A frota mundial enfrenta um desafio colossal, pois as metas de emissões zero exigem alternativas aos combustíveis fósseis que sejam simultaneamente densas em energia e escaláveis. Enquanto o hidrogénio e o amoníaco apresentam limitações logísticas e de armazenamento, os reactores nucleares de nova geração, conhecidos como Reactores Modulares Avançados, prometem uma autonomia sem precedentes. Estes sistemas permitirão que os navios operem à velocidade máxima de projecto durante anos sem necessidade de reabastecimento, eliminando completamente a dependência de infraestruturas de combustível em portos intermédios.

A composição do consórcio reflecte a complexidade do desafio, reunindo competências que vão da engenharia de ponta à jurisprudência internacional. A Rolls-Royce, com experiência em propulsão nuclear, foca-se no desenvolvimento técnico, enquanto o Babcock International Group se dedica ao design e construção das embarcações. No entanto, o sucesso desta tecnologia depende tanto da segurança física como da aceitação legal e financeira. Por esse motivo, especialistas em segurança, juristas e seguradoras completam o grupo com o intuito de criar um quadro jurídico que permita a livre circulação destes navios em águas internacionais.

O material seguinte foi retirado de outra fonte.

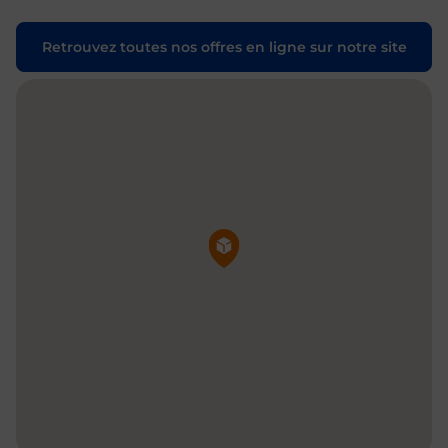
Retrouvez toutes nos offres en ligne sur notre site
Pin de la carte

A tecnologia nuclear já é uma realidade em contextos militares há mais de seis décadas, com centenas de reatores em operação em submarinos e porta-aviões. A transição para o sector comercial exige, contudo, uma harmonização entre as normas de segurança nuclear e as regulamentações marítimas vigentes. O consórcio já definiu as suas primeiras metas operacionais, que incluem a demonstração da viabilidade de um design de reator genérico e a criação de protocolos de certificação que possam ser adoptados globalmente através da liderança da Lloyd’s Register.

Além dos benefícios ambientais, esta aposta estratégica tem um pilar económico fundamental. Ao liderar esta transição, o Reino Unido pretende revitalizar os seus estaleiros e o seu sector industrial de alta tecnologia, atraindo investimentos e criando postos de trabalho qualificados.